Mrs B was concerned that a urine sample was not taken around the time Mr A was admitted to hospital; that sepsis may not have been treated properly; that staff did not recognise the severity of a fall Mr A sustained; and an opiate painkiller was not given at a particular time. Mrs B was also concerned that; no falls assessment was carried out and wheelchair transportation was inappropriate after Mr A's second fall; record-keeping regarding a fall was contradictory and did not capture the severity; intravenous paracetamol should have been given instead of oral paracetamol; and Mr A's blood pressure and heart rate were not properly monitored.

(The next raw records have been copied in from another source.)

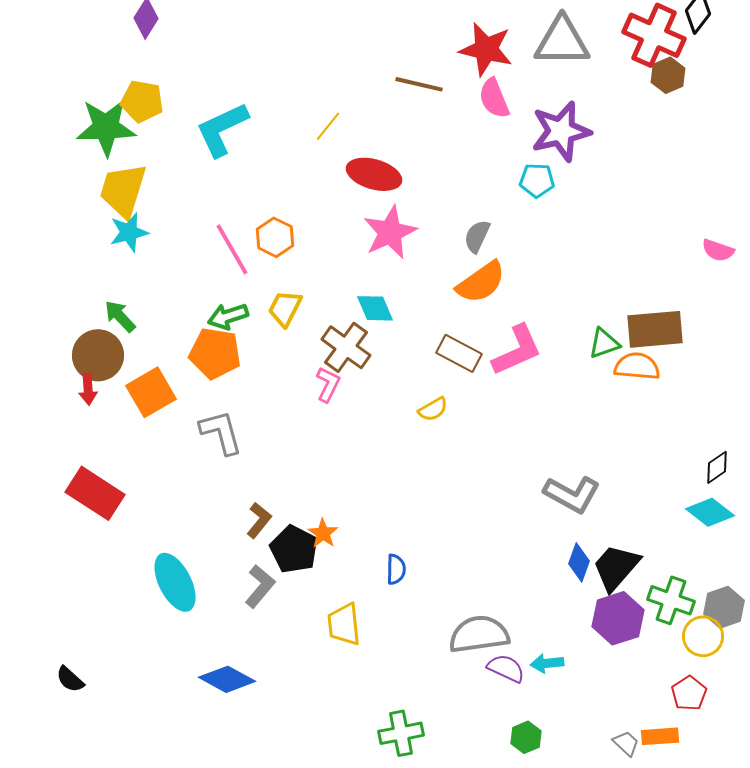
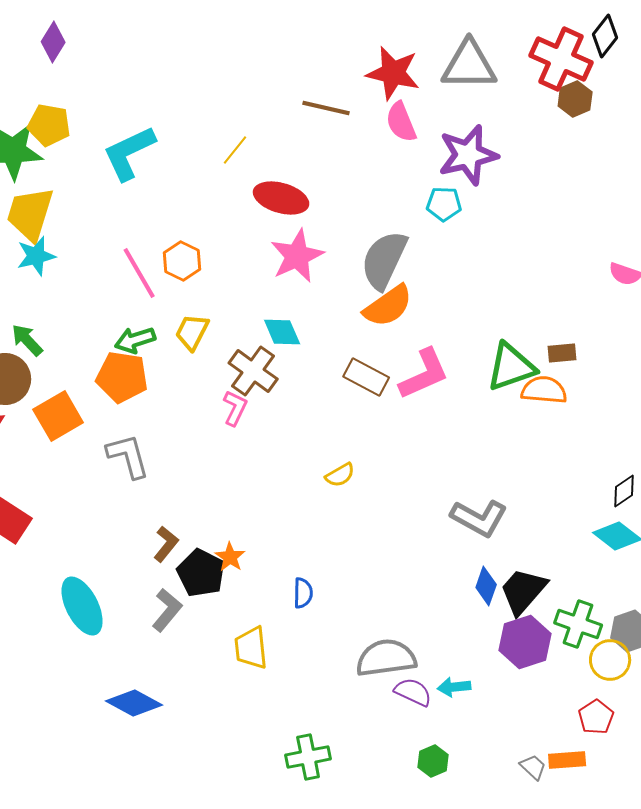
gray semicircle: (477, 236) -> (384, 260), size x1.8
brown rectangle: (655, 329) -> (562, 353), size x0.5
green triangle: (604, 343) -> (511, 367), size x1.6
yellow semicircle: (433, 409) -> (340, 475), moved

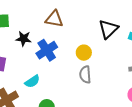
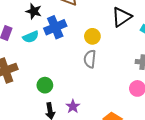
cyan semicircle: (32, 81) -> (31, 37), moved

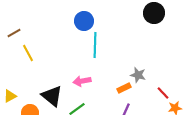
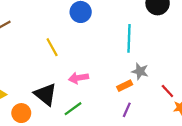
cyan line: (95, 45) -> (129, 38), moved
yellow line: (28, 53) -> (52, 47), moved

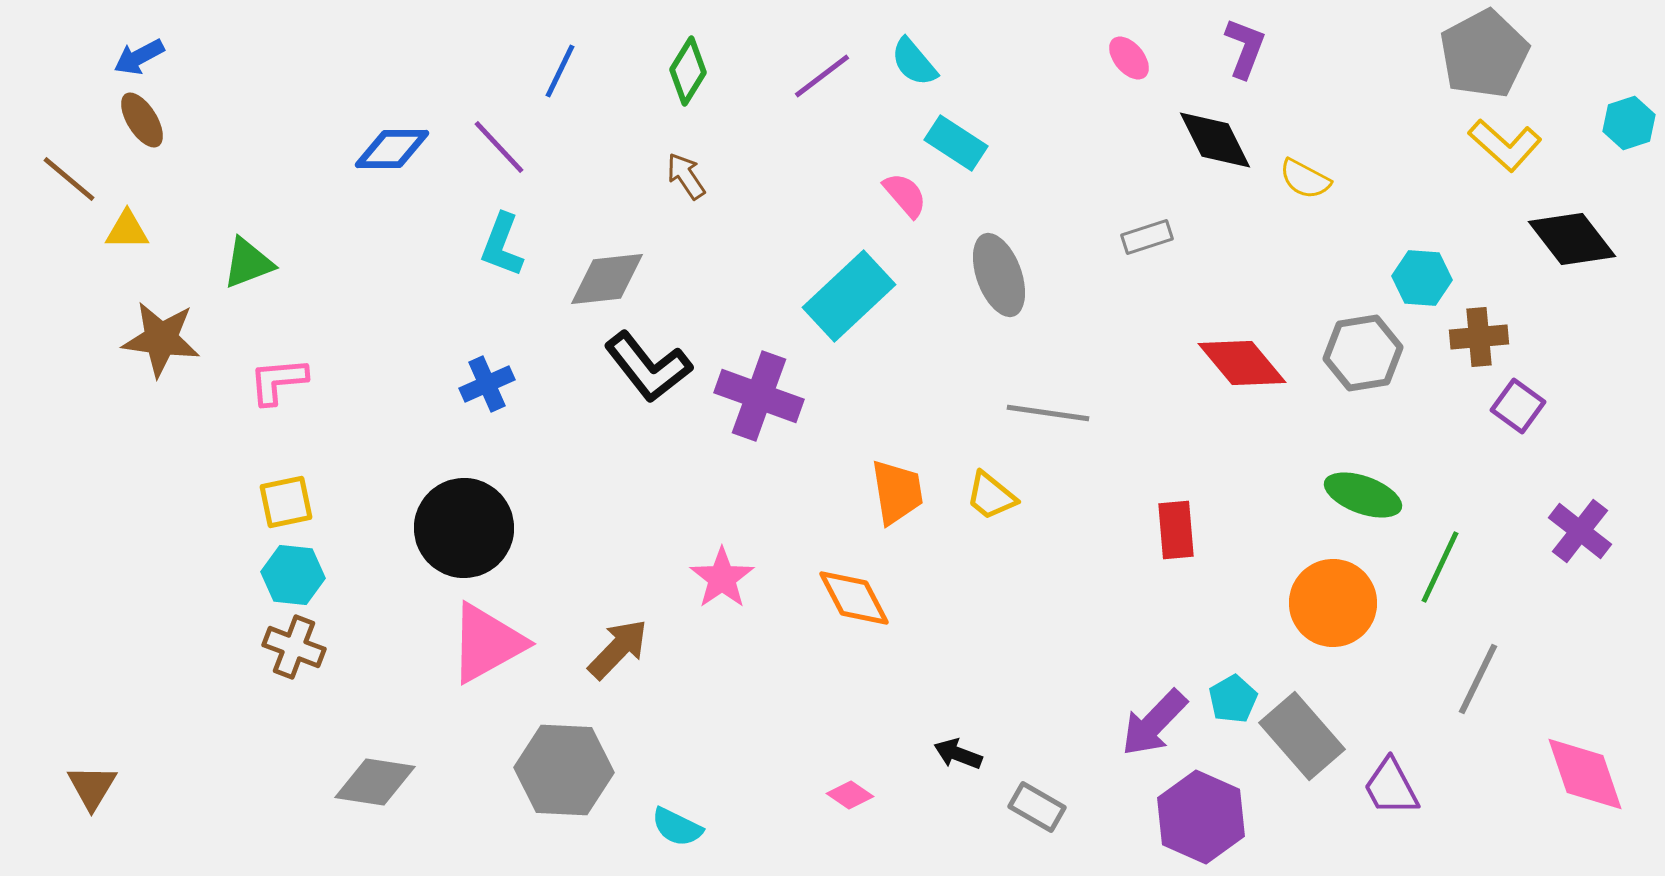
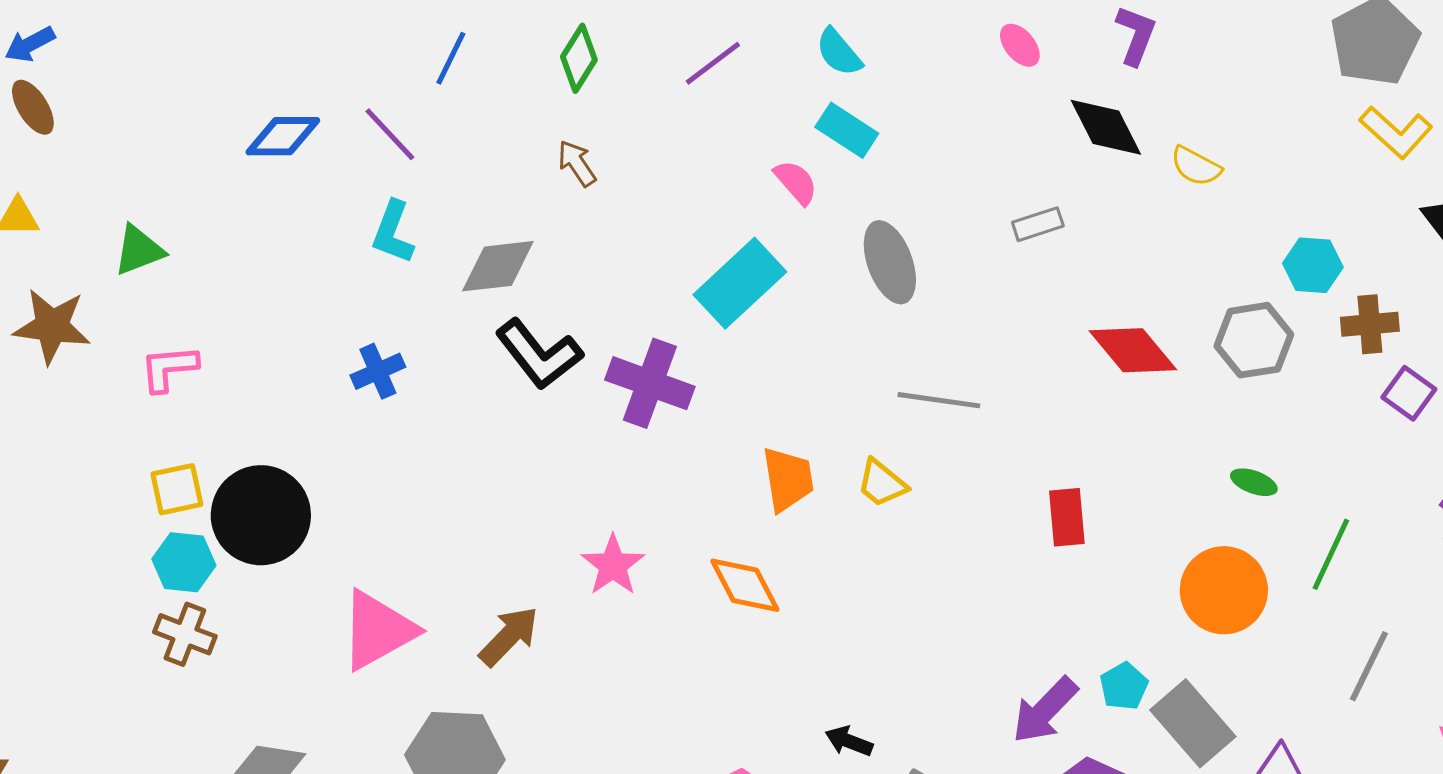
cyan semicircle: (914, 62) -> (839, 52), moved
green ellipse: (1363, 495) -> (1254, 482), size x0.6
black circle: (464, 528) -> (261, 515), moved

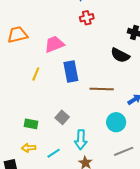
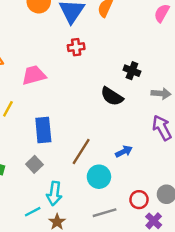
blue rectangle: (71, 71) -> (43, 130), moved
brown line: (102, 89) -> (81, 151), moved, turned -65
cyan line: (54, 153) -> (33, 212), moved

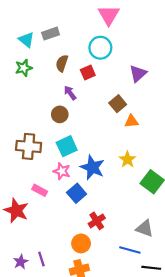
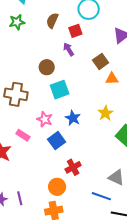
purple arrow: (70, 93) -> (69, 49), moved
cyan square: (67, 146) -> (60, 90), moved
blue star: (92, 167) -> (73, 118), size x0.7

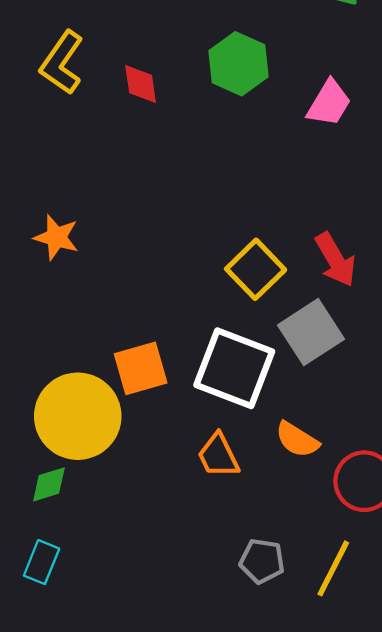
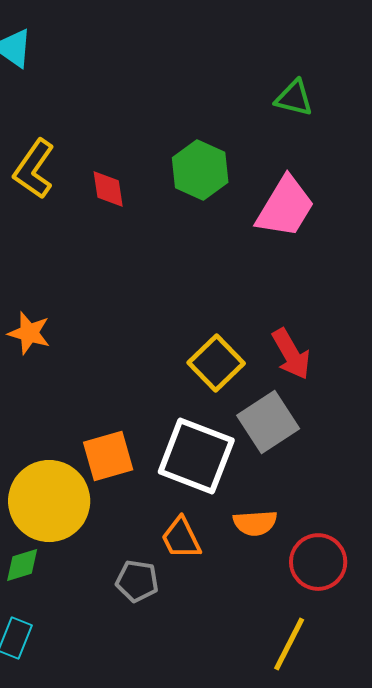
pink trapezoid: (329, 103) -> (285, 207), size x1.4
orange semicircle: (297, 440) -> (255, 523), turned -36
gray pentagon: (262, 561) -> (137, 581), moved

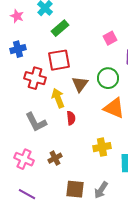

We took independent advice from a GP consultant and from a registered nurse. We found that there was a failure to take a urine sample which the board had accepted and apologised for. However, overall we did not identify any significant failings in Mr A's medical care and did not uphold this aspect of the complaint.

However, we found that it was unreasonable that Mr A was not transported by trolley to have his scan carried out and that there was a failure to escalate his worsening blood pressure reading to medical staff. Therefore, we upheld the complaint that Mr A's nursing care was unreasonable.

Recommendations

What we asked the organisation to do in this case:

  • Apologise to Mrs B for failing to escalate Mr A's blood pressure reading to medical staff; and for not transporting Mr A by trolley for his scan. The apology should meet the standards set out in the SPSO guidelines on apology available at www.spso.org.uk/information-leaflets

What we said should change to put things right in future:

  • Nursing staff should comply with the board's policy on deteriorating patients and NEWS escalation.
  • Nursing staff should ensure that appropriate consideration is given to a patient's transportation following falls.

We have asked the organisation to provide us with evidence that they have implemented the recommendations we have made on this case by the deadline we set.